Residents running back to Chicago’s Loop neighborhood
Hot residential sales and leasing markets suggest pandemic fears are easing
Residents are flocking back to Chicago’s Loop neighborhood, an area in the heart of the city’s downtown left deserted during the height of the pandemic.
Leasing and sales activity, which started rising last year, is surging now that workers are returning to their offices and first-time buyers once again feel comfortable living downtown, and prices are rising accordingly.
“Demand is explosive,” said Ben Creamer, co-founder and designated managing broker at Downtown Realty Company. “It feels like a busy spring market right now.”
Creamer said the average price for a studio apartment in the Loop is $1,769, up from $1,434 a year ago. Downtown Realty reports a 95 percent increase in attached-home sales, mostly condos, last year. The company is currently under contract for $10.4 million on behalf of its clients, with 81 percent of that volume occurring in the last three weeks.
“I think demand will continue as more and more people come back to the office,” he said. “We’ve continued to see people reaching out saying ‘I’m coming back into the office and looking to move closer to the downtown area.’”

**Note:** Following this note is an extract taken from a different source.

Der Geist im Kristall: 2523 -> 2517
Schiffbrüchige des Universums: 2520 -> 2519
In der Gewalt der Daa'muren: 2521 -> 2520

The skyrocketing demand and rising prices represent a return to normalcy for one of the city’s ritziest neighborhoods, which prior to the pandemic bustled with everyone from office workers, and shoppers on State Street during the day to theater and concert-goers at night. But the neighborhood’s tightly packed venues and skyscrapers turned into a liability as the coronavirus tore its way through the country and soon the downtown streets were empty. Those streets are starting to fill up now that vaccines and booster shots make living with the coronavirus manageable, as are apartments and condos.
“This year is going to be the year of the condo,” said Matt Laricy, managing broker at The Matt Laricy Group.
While Laricy’s firm hasn’t had the same increase in sales as Downtown Realty, he said showings are up 50 percent.
Laricy said first time buyers are the primary driving factor between the increase in sales he’s noticed in the neighborhood. Out of state buyers and empty nesters are also returning to the area after a two year hiatus.
“A lot of first time buyers moved out of state and when they came back, they were still a little nervous, so they rented,” he said. “With rents being through the roof it’s pushing them to become buyers.”
Much of the neighborhood’s new inventory won’t be available until next year, so there will be little relief for renters this year as the Loop continues its recovery, Creamer said.
“Typically with the rental market March through September is the busy time,” he said. “Chicago is a very seasonal market and I think we’ll continue to see rents rise through spring and summer.”